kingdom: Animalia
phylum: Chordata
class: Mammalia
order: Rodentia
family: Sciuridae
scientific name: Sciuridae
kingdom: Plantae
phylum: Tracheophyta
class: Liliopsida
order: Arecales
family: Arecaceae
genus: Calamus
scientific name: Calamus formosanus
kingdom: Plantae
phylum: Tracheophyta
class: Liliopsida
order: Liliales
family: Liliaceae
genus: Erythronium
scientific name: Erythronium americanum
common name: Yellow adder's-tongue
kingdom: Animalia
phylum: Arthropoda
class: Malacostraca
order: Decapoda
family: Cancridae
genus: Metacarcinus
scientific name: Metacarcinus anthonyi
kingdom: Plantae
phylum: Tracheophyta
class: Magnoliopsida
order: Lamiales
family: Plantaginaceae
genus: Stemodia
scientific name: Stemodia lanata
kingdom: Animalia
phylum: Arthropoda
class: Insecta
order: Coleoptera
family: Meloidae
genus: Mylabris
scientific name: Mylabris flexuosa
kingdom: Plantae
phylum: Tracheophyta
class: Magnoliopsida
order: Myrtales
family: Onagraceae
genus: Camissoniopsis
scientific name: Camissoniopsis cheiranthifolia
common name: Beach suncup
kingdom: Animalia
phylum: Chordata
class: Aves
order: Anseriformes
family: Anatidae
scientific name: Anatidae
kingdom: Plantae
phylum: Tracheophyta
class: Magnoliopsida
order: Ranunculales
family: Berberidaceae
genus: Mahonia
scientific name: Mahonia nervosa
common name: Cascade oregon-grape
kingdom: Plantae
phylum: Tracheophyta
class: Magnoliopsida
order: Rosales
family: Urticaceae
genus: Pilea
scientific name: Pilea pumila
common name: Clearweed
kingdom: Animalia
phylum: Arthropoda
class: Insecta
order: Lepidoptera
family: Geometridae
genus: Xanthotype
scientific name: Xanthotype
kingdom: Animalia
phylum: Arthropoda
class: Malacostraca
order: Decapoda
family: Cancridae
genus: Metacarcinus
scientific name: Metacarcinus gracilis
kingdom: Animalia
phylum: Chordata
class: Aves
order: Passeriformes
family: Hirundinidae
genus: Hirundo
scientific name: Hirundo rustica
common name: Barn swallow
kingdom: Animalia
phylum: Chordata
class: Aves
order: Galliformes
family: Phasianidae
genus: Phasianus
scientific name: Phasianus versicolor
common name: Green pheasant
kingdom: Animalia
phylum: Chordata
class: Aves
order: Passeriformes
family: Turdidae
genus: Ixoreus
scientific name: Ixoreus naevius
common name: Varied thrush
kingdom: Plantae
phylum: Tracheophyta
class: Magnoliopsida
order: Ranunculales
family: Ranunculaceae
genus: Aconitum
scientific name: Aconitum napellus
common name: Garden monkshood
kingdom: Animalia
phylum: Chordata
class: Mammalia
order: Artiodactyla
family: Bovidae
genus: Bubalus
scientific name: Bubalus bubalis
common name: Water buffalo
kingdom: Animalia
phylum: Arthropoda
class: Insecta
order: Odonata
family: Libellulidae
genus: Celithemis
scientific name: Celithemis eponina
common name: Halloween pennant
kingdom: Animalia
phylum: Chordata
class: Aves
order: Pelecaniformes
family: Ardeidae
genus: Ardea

What needs to be done » Output every line of the data above, unchanged and in the same order, from the first kingdom line through the final genus line.

Full output »
kingdom: Animalia
phylum: Chordata
class: Mammalia
order: Rodentia
family: Sciuridae
scientific name: Sciuridae
kingdom: Plantae
phylum: Tracheophyta
class: Liliopsida
order: Arecales
family: Arecaceae
genus: Calamus
scientific name: Calamus formosanus
kingdom: Plantae
phylum: Tracheophyta
class: Liliopsida
order: Liliales
family: Liliaceae
genus: Erythronium
scientific name: Erythronium americanum
common name: Yellow adder's-tongue
kingdom: Animalia
phylum: Arthropoda
class: Malacostraca
order: Decapoda
family: Cancridae
genus: Metacarcinus
scientific name: Metacarcinus anthonyi
kingdom: Plantae
phylum: Tracheophyta
class: Magnoliopsida
order: Lamiales
family: Plantaginaceae
genus: Stemodia
scientific name: Stemodia lanata
kingdom: Animalia
phylum: Arthropoda
class: Insecta
order: Coleoptera
family: Meloidae
genus: Mylabris
scientific name: Mylabris flexuosa
kingdom: Plantae
phylum: Tracheophyta
class: Magnoliopsida
order: Myrtales
family: Onagraceae
genus: Camissoniopsis
scientific name: Camissoniopsis cheiranthifolia
common name: Beach suncup
kingdom: Animalia
phylum: Chordata
class: Aves
order: Anseriformes
family: Anatidae
scientific name: Anatidae
kingdom: Plantae
phylum: Tracheophyta
class: Magnoliopsida
order: Ranunculales
family: Berberidaceae
genus: Mahonia
scientific name: Mahonia nervosa
common name: Cascade oregon-grape
kingdom: Plantae
phylum: Tracheophyta
class: Magnoliopsida
order: Rosales
family: Urticaceae
genus: Pilea
scientific name: Pilea pumila
common name: Clearweed
kingdom: Animalia
phylum: Arthropoda
class: Insecta
order: Lepidoptera
family: Geometridae
genus: Xanthotype
scientific name: Xanthotype
kingdom: Animalia
phylum: Arthropoda
class: Malacostraca
order: Decapoda
family: Cancridae
genus: Metacarcinus
scientific name: Metacarcinus gracilis
kingdom: Animalia
phylum: Chordata
class: Aves
order: Passeriformes
family: Hirundinidae
genus: Hirundo
scientific name: Hirundo rustica
common name: Barn swallow
kingdom: Animalia
phylum: Chordata
class: Aves
order: Galliformes
family: Phasianidae
genus: Phasianus
scientific name: Phasianus versicolor
common name: Green pheasant
kingdom: Animalia
phylum: Chordata
class: Aves
order: Passeriformes
family: Turdidae
genus: Ixoreus
scientific name: Ixoreus naevius
common name: Varied thrush
kingdom: Plantae
phylum: Tracheophyta
class: Magnoliopsida
order: Ranunculales
family: Ranunculaceae
genus: Aconitum
scientific name: Aconitum napellus
common name: Garden monkshood
kingdom: Animalia
phylum: Chordata
class: Mammalia
order: Artiodactyla
family: Bovidae
genus: Bubalus
scientific name: Bubalus bubalis
common name: Water buffalo
kingdom: Animalia
phylum: Arthropoda
class: Insecta
order: Odonata
family: Libellulidae
genus: Celithemis
scientific name: Celithemis eponina
common name: Halloween pennant
kingdom: Animalia
phylum: Chordata
class: Aves
order: Pelecaniformes
family: Ardeidae
genus: Ardea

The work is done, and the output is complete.